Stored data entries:
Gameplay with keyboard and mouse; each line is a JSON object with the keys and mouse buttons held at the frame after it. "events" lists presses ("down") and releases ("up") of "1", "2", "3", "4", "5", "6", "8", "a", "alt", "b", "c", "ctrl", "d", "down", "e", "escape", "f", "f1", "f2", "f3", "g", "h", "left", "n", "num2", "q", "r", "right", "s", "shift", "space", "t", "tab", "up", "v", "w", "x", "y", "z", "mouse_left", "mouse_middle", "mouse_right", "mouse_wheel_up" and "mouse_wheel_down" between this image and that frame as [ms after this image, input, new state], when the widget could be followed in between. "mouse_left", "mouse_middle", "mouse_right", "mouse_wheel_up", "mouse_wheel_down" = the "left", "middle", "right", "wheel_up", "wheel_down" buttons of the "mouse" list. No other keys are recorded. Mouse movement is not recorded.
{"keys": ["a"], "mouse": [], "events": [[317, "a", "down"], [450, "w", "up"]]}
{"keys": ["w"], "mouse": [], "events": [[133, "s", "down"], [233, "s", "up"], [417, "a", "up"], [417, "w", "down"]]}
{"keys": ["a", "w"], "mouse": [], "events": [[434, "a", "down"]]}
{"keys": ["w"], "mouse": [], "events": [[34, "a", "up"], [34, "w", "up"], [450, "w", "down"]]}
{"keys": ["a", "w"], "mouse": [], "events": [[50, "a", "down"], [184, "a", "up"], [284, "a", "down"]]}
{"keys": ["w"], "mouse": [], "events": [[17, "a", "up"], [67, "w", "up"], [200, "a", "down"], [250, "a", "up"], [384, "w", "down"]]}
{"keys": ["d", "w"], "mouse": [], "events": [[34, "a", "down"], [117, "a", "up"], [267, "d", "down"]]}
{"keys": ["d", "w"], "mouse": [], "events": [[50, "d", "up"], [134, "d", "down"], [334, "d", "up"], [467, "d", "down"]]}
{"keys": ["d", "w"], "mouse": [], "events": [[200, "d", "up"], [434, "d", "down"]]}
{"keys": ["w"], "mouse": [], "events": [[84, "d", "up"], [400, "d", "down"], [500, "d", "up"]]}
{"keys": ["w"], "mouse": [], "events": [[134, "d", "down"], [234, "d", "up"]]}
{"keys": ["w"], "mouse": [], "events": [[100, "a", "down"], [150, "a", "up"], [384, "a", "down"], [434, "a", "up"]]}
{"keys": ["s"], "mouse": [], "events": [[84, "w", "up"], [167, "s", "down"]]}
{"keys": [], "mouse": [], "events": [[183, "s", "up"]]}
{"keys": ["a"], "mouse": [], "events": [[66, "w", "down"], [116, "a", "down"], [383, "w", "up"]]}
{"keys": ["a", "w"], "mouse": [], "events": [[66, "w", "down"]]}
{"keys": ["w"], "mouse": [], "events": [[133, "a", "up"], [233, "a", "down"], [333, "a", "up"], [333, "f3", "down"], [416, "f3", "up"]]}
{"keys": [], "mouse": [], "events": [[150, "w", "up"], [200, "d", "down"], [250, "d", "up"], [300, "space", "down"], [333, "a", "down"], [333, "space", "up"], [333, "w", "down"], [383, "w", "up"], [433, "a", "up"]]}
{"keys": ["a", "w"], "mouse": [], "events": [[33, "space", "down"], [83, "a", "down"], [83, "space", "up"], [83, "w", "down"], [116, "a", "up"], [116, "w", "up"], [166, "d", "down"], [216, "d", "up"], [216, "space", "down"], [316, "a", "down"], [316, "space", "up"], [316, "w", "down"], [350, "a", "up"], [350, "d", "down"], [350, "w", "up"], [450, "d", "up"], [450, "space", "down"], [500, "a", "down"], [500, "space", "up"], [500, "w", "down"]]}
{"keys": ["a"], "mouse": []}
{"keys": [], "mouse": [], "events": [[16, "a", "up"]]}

(TASK GOAL) Repeat the data verbatim.

(WORKED SOLUTION)
Gameplay with keyboard and mouse; each line is a JSON object with the keys and mouse buttons held at the frame after it. "events" lists presses ("down") and releases ("up") of "1", "2", "3", "4", "5", "6", "8", "a", "alt", "b", "c", "ctrl", "d", "down", "e", "escape", "f", "f1", "f2", "f3", "g", "h", "left", "n", "num2", "q", "r", "right", "s", "shift", "space", "t", "tab", "up", "v", "w", "x", "y", "z", "mouse_left", "mouse_middle", "mouse_right", "mouse_wheel_up" and "mouse_wheel_down" between this image and that frame as [ms after this image, input, new state], when the widget could be followed in between. "mouse_left", "mouse_middle", "mouse_right", "mouse_wheel_up", "mouse_wheel_down" = the "left", "middle", "right", "wheel_up", "wheel_down" buttons of the "mouse" list. No other keys are recorded. Mouse movement is not recorded.
{"keys": ["a"], "mouse": [], "events": [[317, "a", "down"], [450, "w", "up"]]}
{"keys": ["w"], "mouse": [], "events": [[133, "s", "down"], [233, "s", "up"], [417, "a", "up"], [417, "w", "down"]]}
{"keys": ["a", "w"], "mouse": [], "events": [[434, "a", "down"]]}
{"keys": ["w"], "mouse": [], "events": [[34, "a", "up"], [34, "w", "up"], [450, "w", "down"]]}
{"keys": ["a", "w"], "mouse": [], "events": [[50, "a", "down"], [184, "a", "up"], [284, "a", "down"]]}
{"keys": ["w"], "mouse": [], "events": [[17, "a", "up"], [67, "w", "up"], [200, "a", "down"], [250, "a", "up"], [384, "w", "down"]]}
{"keys": ["d", "w"], "mouse": [], "events": [[34, "a", "down"], [117, "a", "up"], [267, "d", "down"]]}
{"keys": ["d", "w"], "mouse": [], "events": [[50, "d", "up"], [134, "d", "down"], [334, "d", "up"], [467, "d", "down"]]}
{"keys": ["d", "w"], "mouse": [], "events": [[200, "d", "up"], [434, "d", "down"]]}
{"keys": ["w"], "mouse": [], "events": [[84, "d", "up"], [400, "d", "down"], [500, "d", "up"]]}
{"keys": ["w"], "mouse": [], "events": [[134, "d", "down"], [234, "d", "up"]]}
{"keys": ["w"], "mouse": [], "events": [[100, "a", "down"], [150, "a", "up"], [384, "a", "down"], [434, "a", "up"]]}
{"keys": ["s"], "mouse": [], "events": [[84, "w", "up"], [167, "s", "down"]]}
{"keys": [], "mouse": [], "events": [[183, "s", "up"]]}
{"keys": ["a"], "mouse": [], "events": [[66, "w", "down"], [116, "a", "down"], [383, "w", "up"]]}
{"keys": ["a", "w"], "mouse": [], "events": [[66, "w", "down"]]}
{"keys": ["w"], "mouse": [], "events": [[133, "a", "up"], [233, "a", "down"], [333, "a", "up"], [333, "f3", "down"], [416, "f3", "up"]]}
{"keys": [], "mouse": [], "events": [[150, "w", "up"], [200, "d", "down"], [250, "d", "up"], [300, "space", "down"], [333, "a", "down"], [333, "space", "up"], [333, "w", "down"], [383, "w", "up"], [433, "a", "up"]]}
{"keys": ["a", "w"], "mouse": [], "events": [[33, "space", "down"], [83, "a", "down"], [83, "space", "up"], [83, "w", "down"], [116, "a", "up"], [116, "w", "up"], [166, "d", "down"], [216, "d", "up"], [216, "space", "down"], [316, "a", "down"], [316, "space", "up"], [316, "w", "down"], [350, "a", "up"], [350, "d", "down"], [350, "w", "up"], [450, "d", "up"], [450, "space", "down"], [500, "a", "down"], [500, "space", "up"], [500, "w", "down"]]}
{"keys": ["a"], "mouse": []}
{"keys": [], "mouse": [], "events": [[16, "a", "up"]]}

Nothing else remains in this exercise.